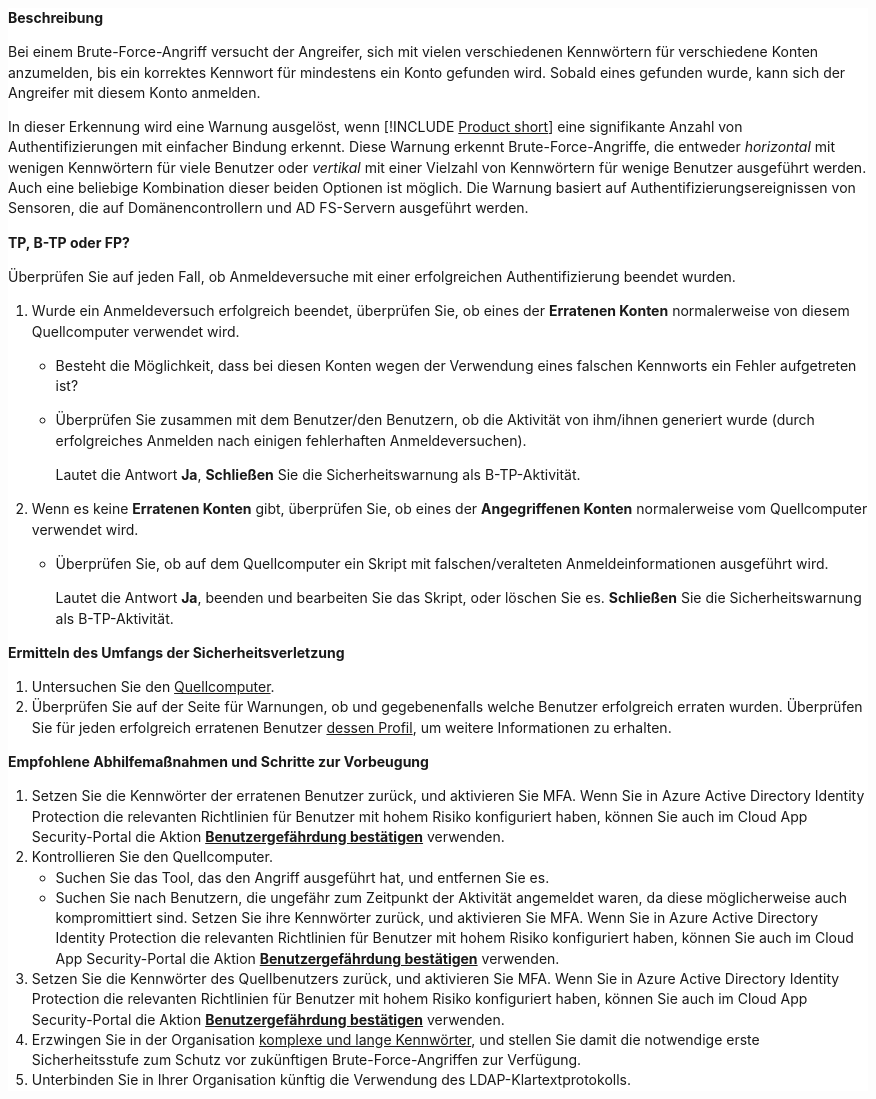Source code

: **Beschreibung**

Bei einem Brute-Force-Angriff versucht der Angreifer, sich mit vielen verschiedenen Kennwörtern für verschiedene Konten anzumelden, bis ein korrektes Kennwort für mindestens ein Konto gefunden wird. Sobald eines gefunden wurde, kann sich der Angreifer mit diesem Konto anmelden.

In dieser Erkennung wird eine Warnung ausgelöst, wenn [!INCLUDE [Product short](includes/product-short.md)] eine signifikante Anzahl von Authentifizierungen mit einfacher Bindung erkennt. Diese Warnung erkennt Brute-Force-Angriffe, die entweder *horizontal* mit wenigen Kennwörtern für viele Benutzer oder *vertikal* mit einer Vielzahl von Kennwörtern für wenige Benutzer ausgeführt werden. Auch eine beliebige Kombination dieser beiden Optionen ist möglich. Die Warnung basiert auf Authentifizierungsereignissen von Sensoren, die auf Domänencontrollern und AD FS-Servern ausgeführt werden.

**TP, B-TP oder FP?**

Überprüfen Sie auf jeden Fall, ob Anmeldeversuche mit einer erfolgreichen Authentifizierung beendet wurden.

1. Wurde ein Anmeldeversuch erfolgreich beendet, überprüfen Sie, ob eines der **Erratenen Konten** normalerweise von diesem Quellcomputer verwendet wird.
    - Besteht die Möglichkeit, dass bei diesen Konten wegen der Verwendung eines falschen Kennworts ein Fehler aufgetreten ist?
    - Überprüfen Sie zusammen mit dem Benutzer/den Benutzern, ob die Aktivität von ihm/ihnen generiert wurde (durch erfolgreiches Anmelden nach einigen fehlerhaften Anmeldeversuchen).

        Lautet die Antwort **Ja**, **Schließen** Sie die Sicherheitswarnung als B-TP-Aktivität.

1. Wenn es keine **Erratenen Konten** gibt, überprüfen Sie, ob eines der **Angegriffenen Konten** normalerweise vom Quellcomputer verwendet wird.
    - Überprüfen Sie, ob auf dem Quellcomputer ein Skript mit falschen/veralteten Anmeldeinformationen ausgeführt wird.

        Lautet die Antwort **Ja**, beenden und bearbeiten Sie das Skript, oder löschen Sie es. **Schließen** Sie die Sicherheitswarnung als B-TP-Aktivität.

**Ermitteln des Umfangs der Sicherheitsverletzung**

1. Untersuchen Sie den [Quellcomputer](investigate-a-computer.md).
1. Überprüfen Sie auf der Seite für Warnungen, ob und gegebenenfalls welche Benutzer erfolgreich erraten wurden. Überprüfen Sie für jeden erfolgreich erratenen Benutzer [dessen Profil](investigate-a-user.md), um weitere Informationen zu erhalten.

**Empfohlene Abhilfemaßnahmen und Schritte zur Vorbeugung**

1. Setzen Sie die Kennwörter der erratenen Benutzer zurück, und aktivieren Sie MFA. Wenn Sie in Azure Active Directory Identity Protection die relevanten Richtlinien für Benutzer mit hohem Risiko konfiguriert haben, können Sie auch im Cloud App Security-Portal die Aktion [**Benutzergefährdung bestätigen**](/cloud-app-security/accounts#governance-actions) verwenden.
1. Kontrollieren Sie den Quellcomputer.
    - Suchen Sie das Tool, das den Angriff ausgeführt hat, und entfernen Sie es.
    - Suchen Sie nach Benutzern, die ungefähr zum Zeitpunkt der Aktivität angemeldet waren, da diese möglicherweise auch kompromittiert sind. Setzen Sie ihre Kennwörter zurück, und aktivieren Sie MFA. Wenn Sie in Azure Active Directory Identity Protection die relevanten Richtlinien für Benutzer mit hohem Risiko konfiguriert haben, können Sie auch im Cloud App Security-Portal die Aktion [**Benutzergefährdung bestätigen**](/cloud-app-security/accounts#governance-actions) verwenden.
1. Setzen Sie die Kennwörter des Quellbenutzers zurück, und aktivieren Sie MFA. Wenn Sie in Azure Active Directory Identity Protection die relevanten Richtlinien für Benutzer mit hohem Risiko konfiguriert haben, können Sie auch im Cloud App Security-Portal die Aktion [**Benutzergefährdung bestätigen**](/cloud-app-security/accounts#governance-actions) verwenden.
1. Erzwingen Sie in der Organisation [komplexe und lange Kennwörter](/windows/device-security/security-policy-settings/password-policy), und stellen Sie damit die notwendige erste Sicherheitsstufe zum Schutz vor zukünftigen Brute-Force-Angriffen zur Verfügung.
1. Unterbinden Sie in Ihrer Organisation künftig die Verwendung des LDAP-Klartextprotokolls.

┄┄┄┄┄┄┄┄┄┄┄┄┄┄┄┄┄┄┄┄

## [The task]
Write out the lines from the one containing "1. Wurde ein" up to and including the one containing "- Besteht die", putting "Passworts" in place of "Kennworts" and leaving everything else as it is.

## [Answer to the exercise]
1. Wurde ein Anmeldeversuch erfolgreich beendet, überprüfen Sie, ob eines der **Erratenen Konten** normalerweise von diesem Quellcomputer verwendet wird.
    - Besteht die Möglichkeit, dass bei diesen Konten wegen der Verwendung eines falschen Passworts ein Fehler aufgetreten ist?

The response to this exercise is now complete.